Poeta – Kierkegaard lo vuole scapolo. Come la carne di tartaruga sa di ogni tipo di carne, dice, così il matrimonio - Kierkegaard si mangiava le tartarughe? Kierkegaard non si sposò per diventare poeta: “Si è mai sentito di uno che sia diventato poeta a fianco di sua moglie?”. E si consolava: “È comico che l’alto volo dell’amore finisca sempre, come le conserve di frutta, alla dispensa; ma è anche più comico che questa conclusione ne sia la suprema espressione”.

Prefazione – Le prefazioni non piacevano a Kierkegaard, come ora non piacciono a Sorrentino. Che ne fa una per  il suo ultimo libro, “Il peso di Dio”, per dirla “scoraggiante”, “più compiuta del libro stesso”, o “faticosa e complessa”, “sfoggio di osservazioni e di vertigini culturali”, “rischiosa” e magari estranea e fuorviante, col rischio di “essere noiosa”.
Più di Sorrentino, Kierkegaard si è avventurato in una bizzarra raccolta di prefazioni, un intero libro, a libri che non ha scritto. Giustificandosi col dire che la giovane moglie non voleva che scrivesse, che si sentiva tradita dai suoi progetti di libri peggio che da un’amante - Kierkegaard non aveva moglie.

Borges, “L’idioma degli argentini”, va più in là: “Il prologo vuole essere un passaggio dal silenzio alla voce, una mediazione fra i due, un crepuscolo; ma è altrettanto verbale, e altrettanto limitato dal verbale, di quello che introduce”. Cioè inutile - l’autore avendo appena finito di parlare, per tutto il libro che il prologo introduce.
Anche Borges, come Kierkegaard, ne è specialista, solo che le chiama prologhi. Ne ha scritto uno per ogni suo libro. E li ha anche riuniti insieme in un libro, “Prologhi”, con un prologo.

Proust – Questa si dimentica, di R. Barthes, che invece è freccetta al cuore, “Il brusio del linguaggio”, 30 , al cap. “Scrivere, verbo intransitivo”: “Caso esemplare (è) il narratore proustiano, che non esiste che scrivendo, malgrado il riferimento a uno pseudo-ricordo”.

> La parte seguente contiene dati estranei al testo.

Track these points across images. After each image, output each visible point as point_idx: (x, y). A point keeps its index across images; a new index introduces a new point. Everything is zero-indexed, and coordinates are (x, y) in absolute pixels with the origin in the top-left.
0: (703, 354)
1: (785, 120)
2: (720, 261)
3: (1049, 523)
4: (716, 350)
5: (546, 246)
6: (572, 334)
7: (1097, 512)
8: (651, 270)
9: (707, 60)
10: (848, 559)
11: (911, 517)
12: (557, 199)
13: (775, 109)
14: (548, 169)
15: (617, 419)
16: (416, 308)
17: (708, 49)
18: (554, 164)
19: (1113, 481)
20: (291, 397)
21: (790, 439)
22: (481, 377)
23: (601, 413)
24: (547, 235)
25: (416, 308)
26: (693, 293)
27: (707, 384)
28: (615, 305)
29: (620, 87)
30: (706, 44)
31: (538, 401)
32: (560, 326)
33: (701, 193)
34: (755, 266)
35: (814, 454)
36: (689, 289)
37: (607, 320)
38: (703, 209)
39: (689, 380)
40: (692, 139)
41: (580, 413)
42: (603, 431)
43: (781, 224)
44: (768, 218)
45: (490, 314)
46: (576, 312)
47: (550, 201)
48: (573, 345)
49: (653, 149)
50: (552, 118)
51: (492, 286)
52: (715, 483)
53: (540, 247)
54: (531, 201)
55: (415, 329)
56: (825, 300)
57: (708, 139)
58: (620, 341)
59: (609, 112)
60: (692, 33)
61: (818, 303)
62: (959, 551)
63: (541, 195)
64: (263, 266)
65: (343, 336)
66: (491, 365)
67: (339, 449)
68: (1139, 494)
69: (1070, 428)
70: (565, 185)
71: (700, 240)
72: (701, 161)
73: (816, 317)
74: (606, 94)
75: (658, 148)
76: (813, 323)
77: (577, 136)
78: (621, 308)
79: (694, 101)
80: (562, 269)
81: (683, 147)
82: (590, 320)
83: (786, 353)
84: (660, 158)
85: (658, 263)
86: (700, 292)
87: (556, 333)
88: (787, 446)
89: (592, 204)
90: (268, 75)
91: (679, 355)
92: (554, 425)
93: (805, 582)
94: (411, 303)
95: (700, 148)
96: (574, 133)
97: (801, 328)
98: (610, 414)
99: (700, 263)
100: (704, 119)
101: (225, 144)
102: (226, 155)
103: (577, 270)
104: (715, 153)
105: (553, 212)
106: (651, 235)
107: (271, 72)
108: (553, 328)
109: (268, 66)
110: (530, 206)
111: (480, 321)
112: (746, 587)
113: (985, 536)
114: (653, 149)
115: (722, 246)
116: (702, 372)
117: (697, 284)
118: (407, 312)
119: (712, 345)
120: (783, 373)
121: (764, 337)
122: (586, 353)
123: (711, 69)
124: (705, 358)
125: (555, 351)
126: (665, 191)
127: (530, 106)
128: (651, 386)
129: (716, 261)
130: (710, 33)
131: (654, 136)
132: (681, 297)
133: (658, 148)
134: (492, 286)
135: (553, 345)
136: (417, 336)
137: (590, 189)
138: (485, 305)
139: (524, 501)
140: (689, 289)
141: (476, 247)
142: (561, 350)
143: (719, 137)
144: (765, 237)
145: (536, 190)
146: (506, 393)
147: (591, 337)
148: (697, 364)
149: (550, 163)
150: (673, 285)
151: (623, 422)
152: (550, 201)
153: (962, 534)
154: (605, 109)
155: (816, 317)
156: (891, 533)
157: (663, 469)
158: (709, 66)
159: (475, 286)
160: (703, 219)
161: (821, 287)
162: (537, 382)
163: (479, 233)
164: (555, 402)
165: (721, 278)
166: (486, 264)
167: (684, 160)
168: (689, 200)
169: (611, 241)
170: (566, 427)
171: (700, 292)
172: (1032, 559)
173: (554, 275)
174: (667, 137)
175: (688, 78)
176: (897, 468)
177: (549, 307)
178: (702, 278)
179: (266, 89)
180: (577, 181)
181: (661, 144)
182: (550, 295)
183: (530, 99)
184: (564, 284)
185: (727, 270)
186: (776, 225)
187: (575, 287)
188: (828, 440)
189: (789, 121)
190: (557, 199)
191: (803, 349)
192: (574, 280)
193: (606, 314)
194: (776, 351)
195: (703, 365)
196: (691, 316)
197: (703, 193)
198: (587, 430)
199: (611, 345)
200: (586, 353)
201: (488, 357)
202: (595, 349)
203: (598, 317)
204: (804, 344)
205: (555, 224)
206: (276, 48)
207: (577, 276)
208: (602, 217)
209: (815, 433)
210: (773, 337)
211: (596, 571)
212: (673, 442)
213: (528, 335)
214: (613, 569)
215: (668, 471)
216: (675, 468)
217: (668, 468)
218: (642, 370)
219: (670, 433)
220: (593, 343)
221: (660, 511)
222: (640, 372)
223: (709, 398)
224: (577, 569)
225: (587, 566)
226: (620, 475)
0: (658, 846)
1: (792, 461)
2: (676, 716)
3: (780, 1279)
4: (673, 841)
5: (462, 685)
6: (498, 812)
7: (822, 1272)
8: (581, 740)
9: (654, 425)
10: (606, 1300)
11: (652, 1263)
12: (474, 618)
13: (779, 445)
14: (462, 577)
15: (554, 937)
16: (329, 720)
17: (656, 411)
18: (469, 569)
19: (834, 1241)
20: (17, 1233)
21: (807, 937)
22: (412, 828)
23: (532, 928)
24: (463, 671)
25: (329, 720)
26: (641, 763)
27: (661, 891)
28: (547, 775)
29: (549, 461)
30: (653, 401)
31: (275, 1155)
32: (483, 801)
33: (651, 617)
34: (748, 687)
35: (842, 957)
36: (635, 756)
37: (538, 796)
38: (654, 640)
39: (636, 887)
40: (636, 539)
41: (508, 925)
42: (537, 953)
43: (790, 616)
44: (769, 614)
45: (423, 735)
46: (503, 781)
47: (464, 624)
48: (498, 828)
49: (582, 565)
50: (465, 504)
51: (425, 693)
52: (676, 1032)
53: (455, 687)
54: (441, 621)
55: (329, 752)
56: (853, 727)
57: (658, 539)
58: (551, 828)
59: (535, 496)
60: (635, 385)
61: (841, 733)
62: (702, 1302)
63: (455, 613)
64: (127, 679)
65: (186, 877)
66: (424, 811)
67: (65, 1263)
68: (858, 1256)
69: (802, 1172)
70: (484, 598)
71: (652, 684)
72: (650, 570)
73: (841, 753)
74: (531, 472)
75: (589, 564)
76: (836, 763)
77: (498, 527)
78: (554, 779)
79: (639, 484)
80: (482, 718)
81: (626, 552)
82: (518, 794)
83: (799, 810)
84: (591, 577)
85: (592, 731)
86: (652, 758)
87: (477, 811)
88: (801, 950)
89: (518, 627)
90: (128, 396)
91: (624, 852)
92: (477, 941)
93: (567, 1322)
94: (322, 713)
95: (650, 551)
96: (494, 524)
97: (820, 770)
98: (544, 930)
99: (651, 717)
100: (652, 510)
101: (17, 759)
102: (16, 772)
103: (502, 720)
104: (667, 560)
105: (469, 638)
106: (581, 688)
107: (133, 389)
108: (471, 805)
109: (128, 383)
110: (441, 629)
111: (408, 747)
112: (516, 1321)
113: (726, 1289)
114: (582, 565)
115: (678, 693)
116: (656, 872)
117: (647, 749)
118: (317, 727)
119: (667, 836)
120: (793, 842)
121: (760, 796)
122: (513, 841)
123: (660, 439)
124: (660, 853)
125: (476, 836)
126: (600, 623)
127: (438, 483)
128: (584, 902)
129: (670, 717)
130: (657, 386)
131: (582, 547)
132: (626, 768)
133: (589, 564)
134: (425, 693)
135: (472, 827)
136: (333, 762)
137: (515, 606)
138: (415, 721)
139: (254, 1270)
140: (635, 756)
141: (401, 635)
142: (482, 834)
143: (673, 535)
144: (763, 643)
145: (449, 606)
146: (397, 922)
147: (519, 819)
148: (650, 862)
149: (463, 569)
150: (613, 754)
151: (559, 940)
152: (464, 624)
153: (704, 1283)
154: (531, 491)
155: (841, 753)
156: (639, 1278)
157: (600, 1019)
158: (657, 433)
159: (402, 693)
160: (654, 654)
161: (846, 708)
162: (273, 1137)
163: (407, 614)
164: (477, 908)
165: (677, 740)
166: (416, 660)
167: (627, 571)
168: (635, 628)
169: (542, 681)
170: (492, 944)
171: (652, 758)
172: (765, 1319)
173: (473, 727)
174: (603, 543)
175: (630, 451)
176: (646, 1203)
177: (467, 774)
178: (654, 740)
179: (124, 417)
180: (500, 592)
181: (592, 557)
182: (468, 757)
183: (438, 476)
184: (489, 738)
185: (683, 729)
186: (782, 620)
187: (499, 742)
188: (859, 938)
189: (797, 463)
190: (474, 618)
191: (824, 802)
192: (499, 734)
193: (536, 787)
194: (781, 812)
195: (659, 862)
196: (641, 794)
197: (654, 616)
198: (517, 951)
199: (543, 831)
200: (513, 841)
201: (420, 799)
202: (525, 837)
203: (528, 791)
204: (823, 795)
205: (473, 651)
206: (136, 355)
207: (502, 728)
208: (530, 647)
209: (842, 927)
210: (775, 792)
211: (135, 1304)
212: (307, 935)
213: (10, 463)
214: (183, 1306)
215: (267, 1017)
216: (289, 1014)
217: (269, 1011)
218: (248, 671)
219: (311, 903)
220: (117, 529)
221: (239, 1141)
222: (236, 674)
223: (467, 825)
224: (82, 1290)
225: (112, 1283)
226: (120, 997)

Repertori – Le “liste” di cui Eco era goloso, i “repertori” e gli accumuli, di detti, frasi fatte, citazioni, critiche, Petrarca ne era maestro e scienziato. Della realtà come lettura. L’accumulo di sapere attraverso i libri e le letture. Per es. sulla morte. Lo studioso di Petrarca Francisco Rico, “Gabbiani”, p. 96: “Sono innumerevoli, e ci sarà chi dice la maggioranza, le pagine latine di Petrarca fabbricate secondo queste ricette”. E p. 97: “Non è che Petrarca non abbia posizioni proprie e altre idee interessanti. Affatto. È che la expositio, nella dizione e nei contenuti, è diventata un habitus mentis personale e intellettuale. Per l’uomo medievale sapere equivale a estrarre da un deposito chiuso, la Bibbia o Aristotele”. Medievale, dunque…. Ma senza l’ironia.

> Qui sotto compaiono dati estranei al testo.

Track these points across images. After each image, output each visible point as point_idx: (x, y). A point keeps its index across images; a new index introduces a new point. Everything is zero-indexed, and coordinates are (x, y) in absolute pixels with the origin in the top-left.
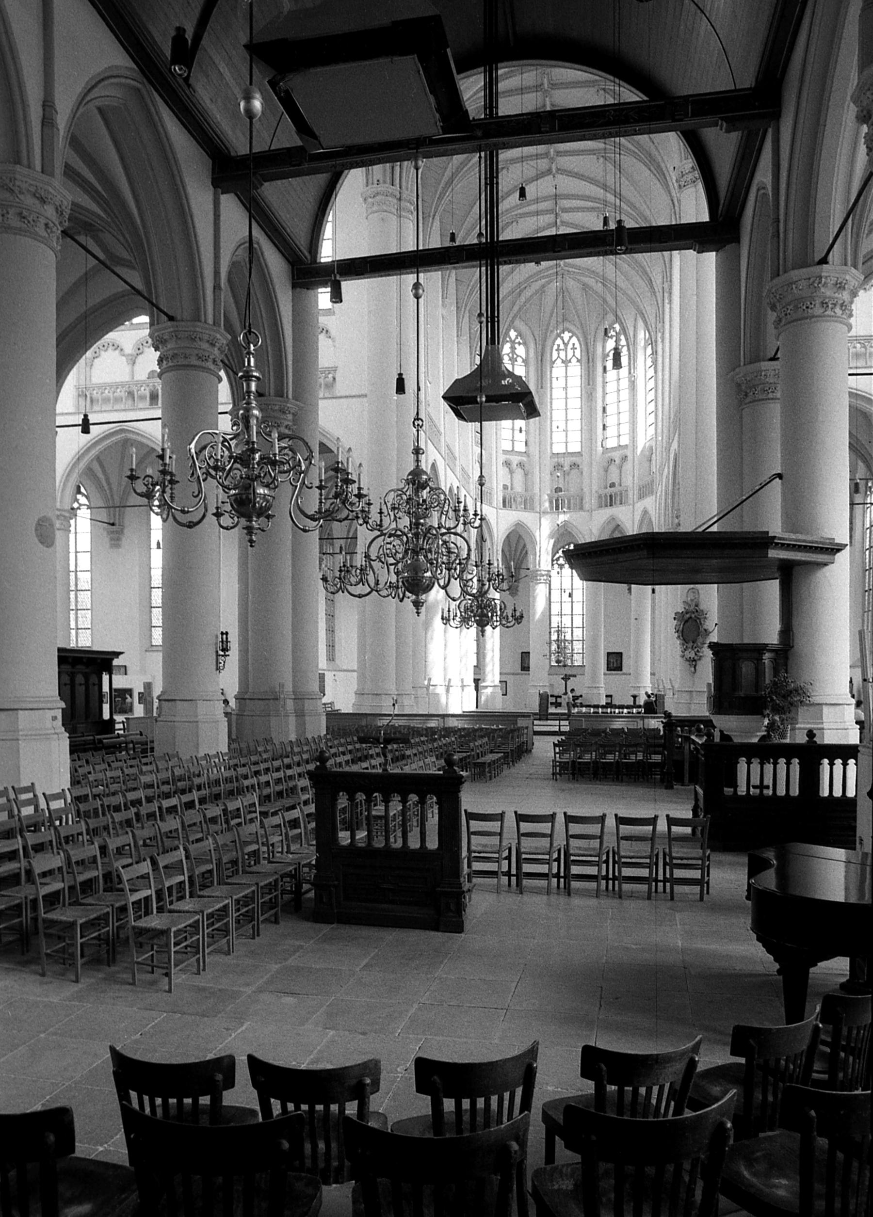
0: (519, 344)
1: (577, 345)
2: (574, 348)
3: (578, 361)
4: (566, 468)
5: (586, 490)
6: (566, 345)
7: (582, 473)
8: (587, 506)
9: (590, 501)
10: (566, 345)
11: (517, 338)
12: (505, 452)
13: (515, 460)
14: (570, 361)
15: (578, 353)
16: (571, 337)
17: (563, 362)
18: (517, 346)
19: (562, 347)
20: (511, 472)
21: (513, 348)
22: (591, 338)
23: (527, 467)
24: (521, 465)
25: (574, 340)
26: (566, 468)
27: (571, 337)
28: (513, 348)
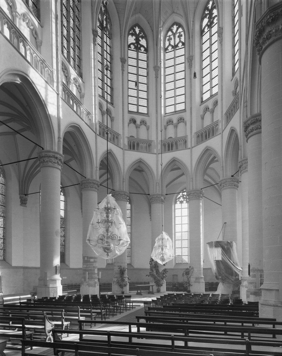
0: (142, 37)
1: (182, 33)
2: (180, 36)
3: (183, 44)
4: (175, 121)
5: (188, 134)
6: (174, 34)
7: (186, 124)
8: (189, 145)
9: (191, 141)
10: (174, 34)
11: (140, 33)
12: (130, 112)
13: (138, 119)
14: (177, 46)
15: (183, 39)
16: (177, 29)
17: (173, 47)
18: (140, 39)
19: (172, 37)
20: (137, 127)
21: (137, 40)
22: (191, 19)
23: (148, 124)
24: (143, 122)
25: (180, 30)
26: (175, 121)
27: (177, 29)
28: (137, 40)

Riscrivere - Di Petrarca anche la mania di riscrivere. Id., p. 98: Petrarca si identificava esplicitamente con Fidia, il quale continuava a ritoccare le sue opere quando erano già scolpite “usque in miraculum” (“Res Memorandae, III, XVI).

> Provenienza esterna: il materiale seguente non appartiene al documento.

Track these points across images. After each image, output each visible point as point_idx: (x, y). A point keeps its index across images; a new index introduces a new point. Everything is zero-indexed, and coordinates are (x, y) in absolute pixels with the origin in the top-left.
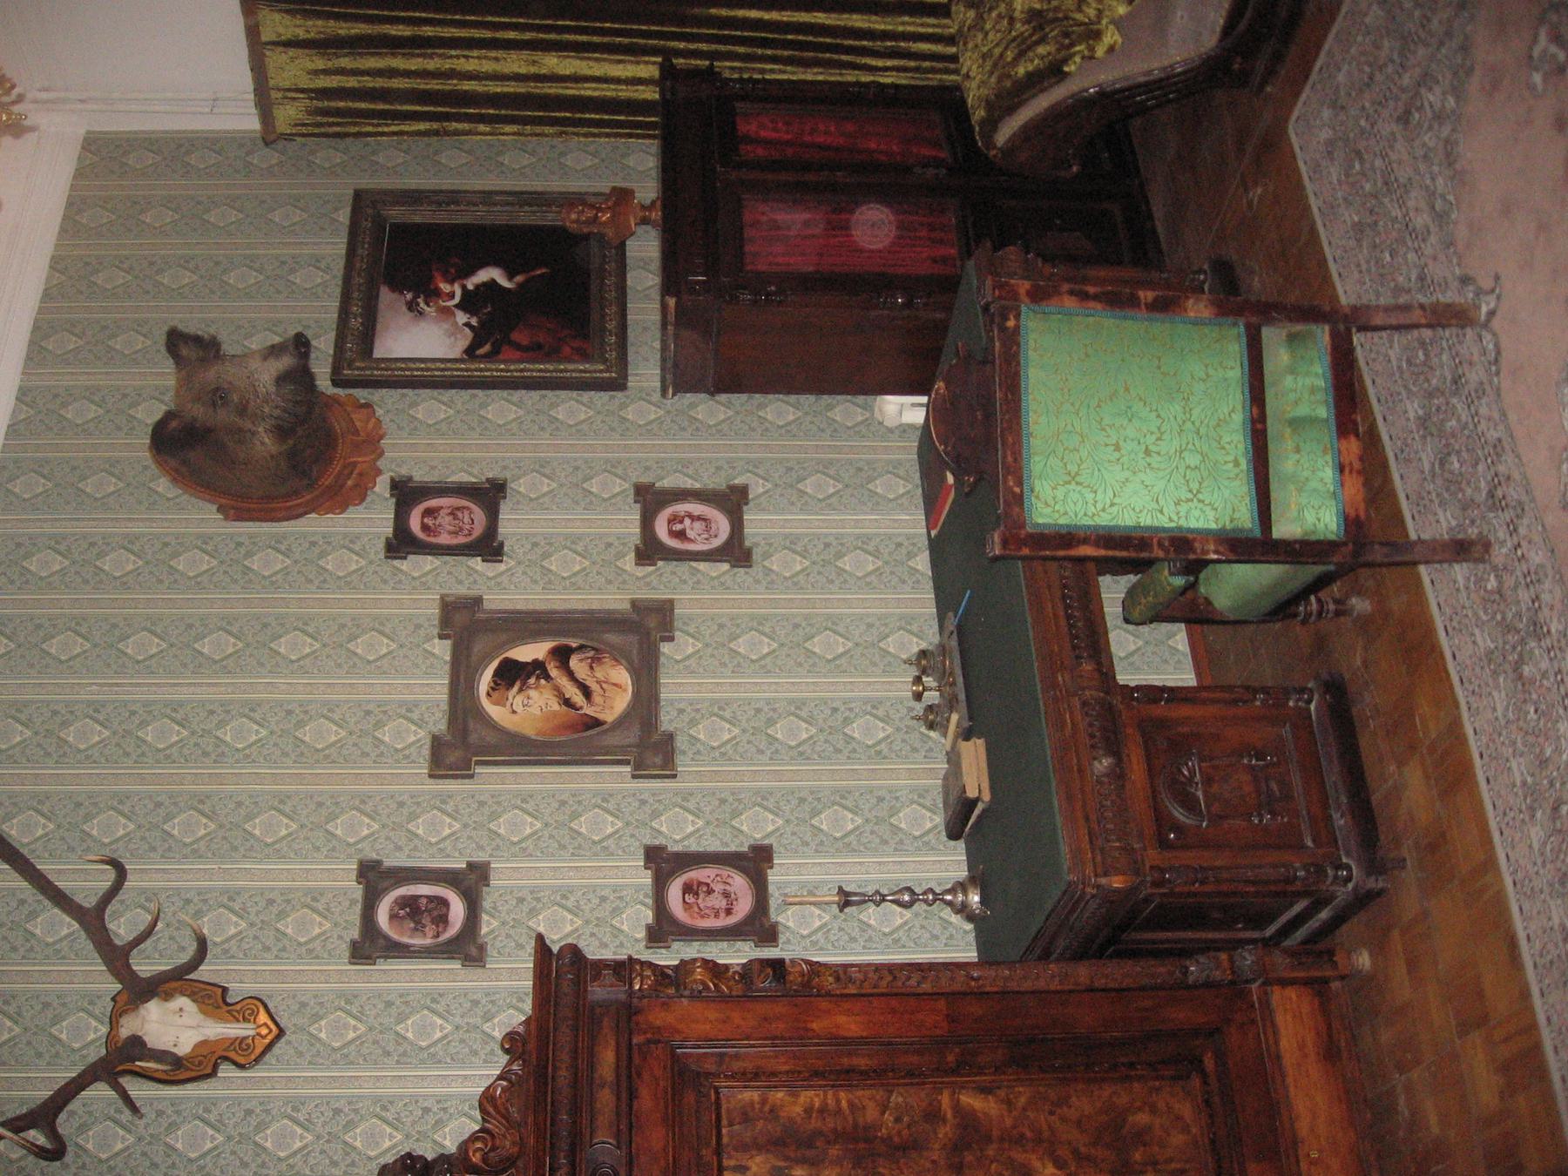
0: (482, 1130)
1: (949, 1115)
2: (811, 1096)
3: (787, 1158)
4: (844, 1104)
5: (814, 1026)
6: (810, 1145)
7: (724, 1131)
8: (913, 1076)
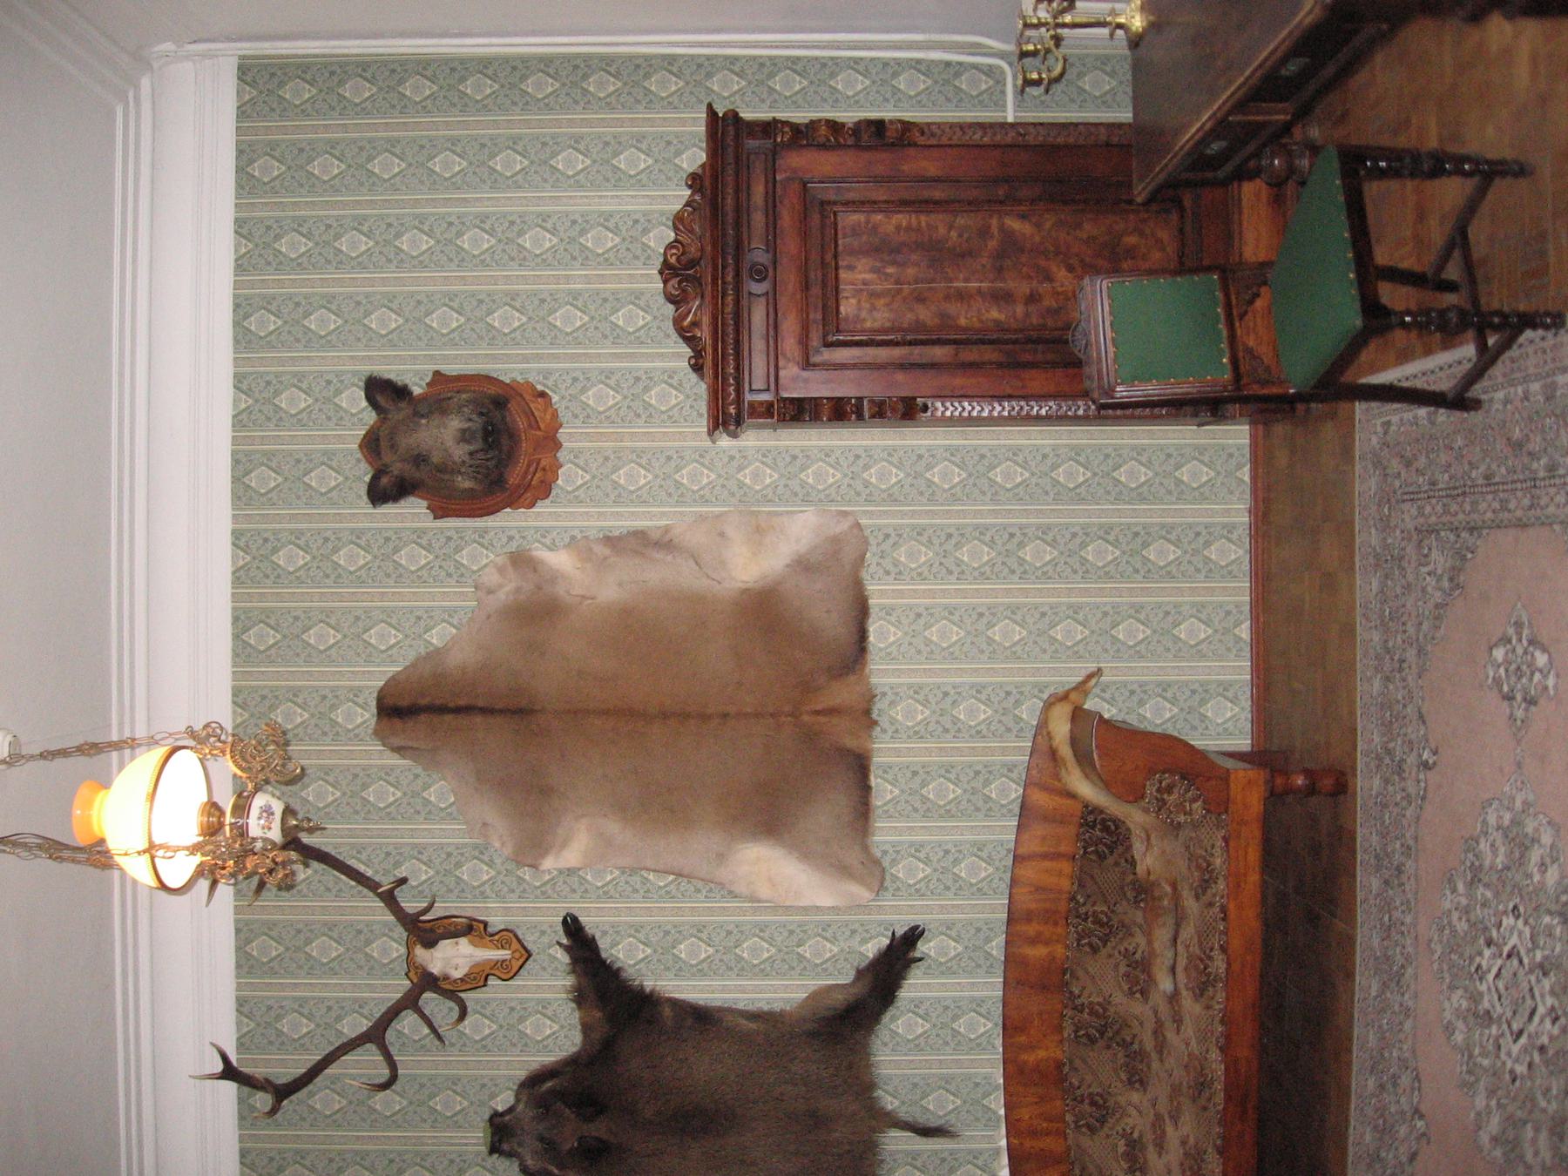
0: (676, 241)
1: (996, 233)
2: (902, 219)
3: (882, 261)
4: (923, 224)
5: (905, 168)
6: (899, 252)
7: (840, 242)
8: (973, 205)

Selfie – Uno che presto, a 28 anni, sente vivissimo il “desiderio di scrivere un’autobiografia”, Kafka, la vive come una condanna, l’autosservazone e l’autorappresentazione – “Il primo presupposto della scrittura non è l’essere desti, ma l’oblio di se stessi”, scrive a Max Brod il 5 luglio 1922.

Sonetto – “Uno stampo per budino”: Borges ne dà la paternità a Ricardo Güiraldes. Canzonando “la deplorevolissima abitudine di imporre la misura del sonetto a ogni emozione”. Nel caso che esamina, un sonetto dell’amato Quevedo, censura la fabbrica di metafore “pudiche e vili” per non dire la morte – sonetto con metafore, due bestie nere.

Turchia È un calco dell’Italia nel poema eroico di Byron, uno dei suoi primi, “La sposa di Abydos”. Un calco dell’Italia di Goethe nel “Wilhelm Meister. Gli anni di apprendistato”. Il poema Byron apre col remake: “Conosci tu il paese dove il cipresso e il mirto…”.